Revenons sur les décisions qui ont été prises à l’occasion du Sommet International de la Gouvernance, qui vient de s’achever au Brésil. Comme nous l’avions vu, ce sommet avait pour but de s’affranchir de la mainmise américaine sur Internet en redéfinissant les contours de la régulation du réseau mondial.
Le pari semblait difficile étant donné les intérêts et les revendications diverses des différents acteurs mais, à l’issue du Sommet, les participants ont réussi à se mettre d’accord sur une déclaration commune retranscrite dans un document de onze pages.

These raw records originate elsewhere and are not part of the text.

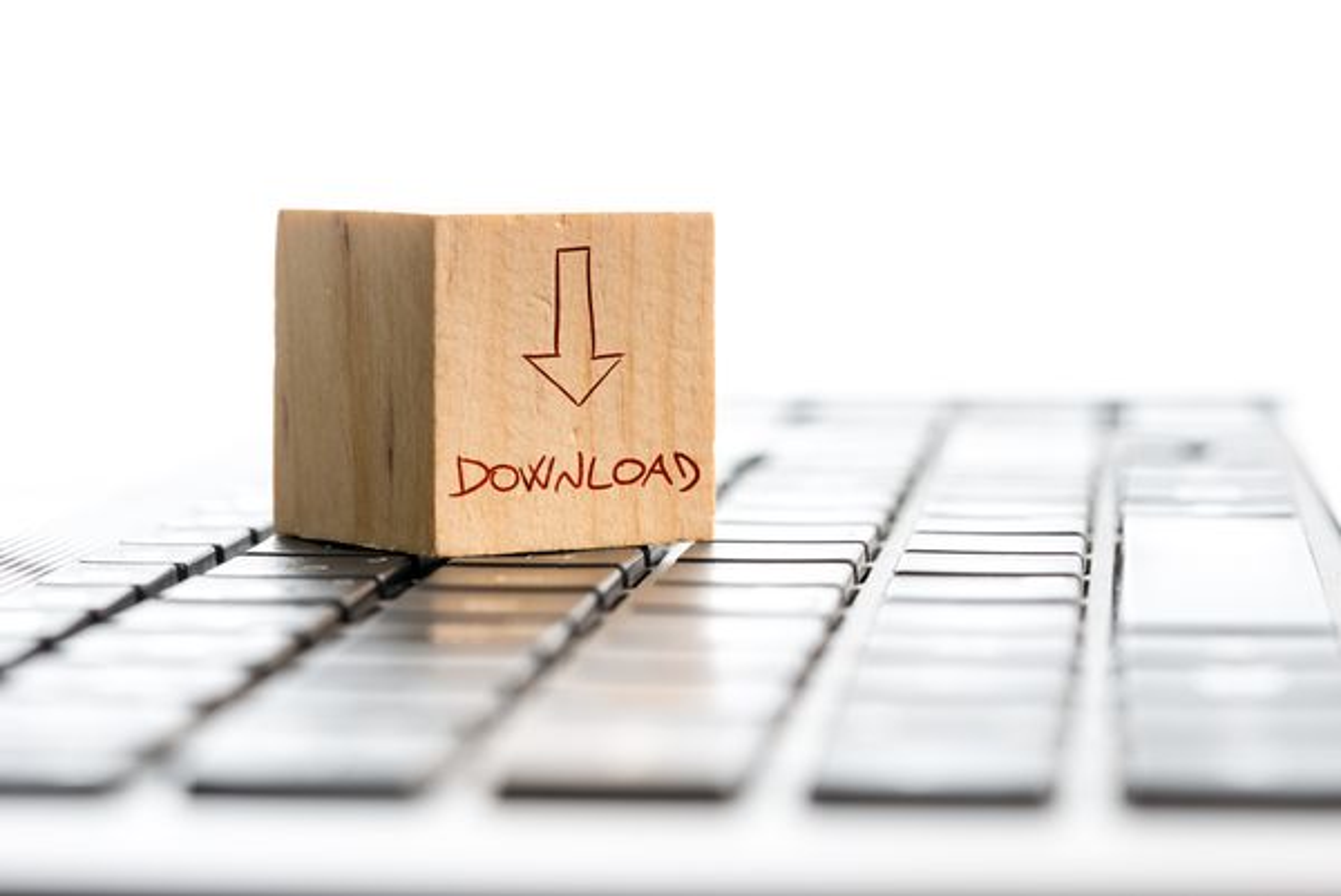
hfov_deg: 19.4
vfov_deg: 13.1
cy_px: 448
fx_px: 3914
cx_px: 670
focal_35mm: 105
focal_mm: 105
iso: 100
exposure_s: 1/250
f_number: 11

Pourtant cette déclaration finale ne satisfait pas tous les acteurs impliqués : elle se base sur des déclarations de principe relativement « édulcorées », et n’évoque pas les sujets les plus sensibles, les plus contraignants et surtout les plus attendus… La déclaration omet notamment le principe de la neutralité du Net (c’est-à-dire tendre à l’universalité sur Internet, faire en sorte que tous les fournisseurs de contenus soient traités à l’identique sur le web). Pour le Brésil qui s’est battu pour ce principe, il s’agit d’une réelle déception. Le terme «neutralité du net » figure toutefois à la fin de la déclaration dans les sujets « à discuter dans le futur »…
La plupart des participants soulignent tout de même des avancées notables et insistent sur le fait que ce Sommet a eu le mérite de lancer plusieurs grands débats, bien qu’ils méritent encore d’être approfondis.
L’assemblée a notamment condamné l’espionnage des communications privées sur le web.
Un certain nombre d’autres principes ont été posés dans la définition d’un mode de gouvernance mondial permettant de tendre vers « un réseau stable, décentralisé, sûr, interconnecté et accessible à tous ». Parmi eux :
- les droits de l’homme
- un renforcement de la coopération internationale sur la juridiction et l’assistance judiciaire
- une amélioration de la cybersécurité (promouvoir la cybersécurité et lutter contre le cybercrime)
Qu’en-est-il pour la France ?
Pour Axelle Lemaire (Secrétaire d’Etat au numérique) le bilan semble plutôt positif : le Sommet a permis de valider une série de grands principes de liberté d’expression mais a surtout permis de lancer et d’ouvrir des débats. Son discours lors du Sommet est accessible via ce lien. Le plus important reste le projet de réforme de l’ICANN : la France souhaite une participation plus active des Etats au sein de cette société privée, alors que les gouvernements donnent simplement leurs avis à l’heure d’aujourd’hui.
« Ce ne doit plus être une société privée californienne qui s’internationalise, mais bien un organisme de droit international qui représente toutes les parties prenantes. Ce n’est pas ce qui a été acté à São Paulo. Mais il y a quand même beaucoup de choses où l’on est d’accord » explique Axelle Lemaire.
Pour d’autres, le bilan est plus contrasté. Le porte-parole de l’association française La Quadrature du Net (une association de défense des droits et libertés des citoyens sur Internet), Jérémie Zimmermann, se dit clairement déçu : « Le texte a été massacré, la société civile balayée. La déclaration finale est un compromis mou et inutile, qui ne propose aucune mesure concrète. » Le débat est donc houleux !
La plupart des participants au NETmundial se retrouveront en septembre à Istanbul pour une réunion de l’Internet Gouvernance Forum (IGF), pour aborder les débats déjà enclenchés au Brésil. De plus, un Comité de Concertation, ouvert à tous, consacré aux enjeux de la gouvernance de l’Internet aura lieu le 26 mai prochain et reviendra sur les débats ouverts lors du Sommet et ses perspectives d’évolution.